[Task statement]:
Which lines of the data contain the string "Çelik"? Show each of them.

[Task data]:
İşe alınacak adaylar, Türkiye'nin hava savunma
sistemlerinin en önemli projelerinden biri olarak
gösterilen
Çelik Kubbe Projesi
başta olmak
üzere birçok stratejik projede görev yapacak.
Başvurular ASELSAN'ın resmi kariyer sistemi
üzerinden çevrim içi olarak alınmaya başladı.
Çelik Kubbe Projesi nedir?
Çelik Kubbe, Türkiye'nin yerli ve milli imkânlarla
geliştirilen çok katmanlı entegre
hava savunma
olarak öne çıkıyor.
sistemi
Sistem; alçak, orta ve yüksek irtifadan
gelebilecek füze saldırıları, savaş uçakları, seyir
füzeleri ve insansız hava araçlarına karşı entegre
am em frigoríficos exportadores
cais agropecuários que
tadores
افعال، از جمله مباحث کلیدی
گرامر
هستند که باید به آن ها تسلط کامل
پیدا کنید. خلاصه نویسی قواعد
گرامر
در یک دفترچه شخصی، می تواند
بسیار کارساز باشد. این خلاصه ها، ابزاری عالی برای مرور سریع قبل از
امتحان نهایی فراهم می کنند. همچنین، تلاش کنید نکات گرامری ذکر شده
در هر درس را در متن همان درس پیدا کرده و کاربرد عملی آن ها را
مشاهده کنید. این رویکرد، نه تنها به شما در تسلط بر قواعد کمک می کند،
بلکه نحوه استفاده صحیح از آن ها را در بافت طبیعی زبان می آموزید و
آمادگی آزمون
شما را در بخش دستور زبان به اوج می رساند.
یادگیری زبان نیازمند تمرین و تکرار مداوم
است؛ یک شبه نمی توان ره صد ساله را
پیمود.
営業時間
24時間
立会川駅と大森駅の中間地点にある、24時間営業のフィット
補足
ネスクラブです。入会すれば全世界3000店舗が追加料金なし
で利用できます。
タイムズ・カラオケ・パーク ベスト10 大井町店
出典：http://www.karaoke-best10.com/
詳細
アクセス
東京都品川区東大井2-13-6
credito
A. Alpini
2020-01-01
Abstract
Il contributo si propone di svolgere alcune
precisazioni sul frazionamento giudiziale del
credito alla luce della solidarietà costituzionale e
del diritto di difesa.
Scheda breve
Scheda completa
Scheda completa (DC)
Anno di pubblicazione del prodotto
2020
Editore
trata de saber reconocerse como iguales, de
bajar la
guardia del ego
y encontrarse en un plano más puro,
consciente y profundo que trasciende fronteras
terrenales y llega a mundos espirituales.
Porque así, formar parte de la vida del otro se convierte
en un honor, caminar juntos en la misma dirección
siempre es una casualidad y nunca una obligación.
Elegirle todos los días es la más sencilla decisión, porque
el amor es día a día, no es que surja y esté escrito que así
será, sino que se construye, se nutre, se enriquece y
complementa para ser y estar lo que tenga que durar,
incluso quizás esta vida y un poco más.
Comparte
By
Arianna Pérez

[Task answer]:
Çelik Kubbe Projesi
Çelik Kubbe Projesi nedir?
Çelik Kubbe, Türkiye'nin yerli ve milli imkânlarla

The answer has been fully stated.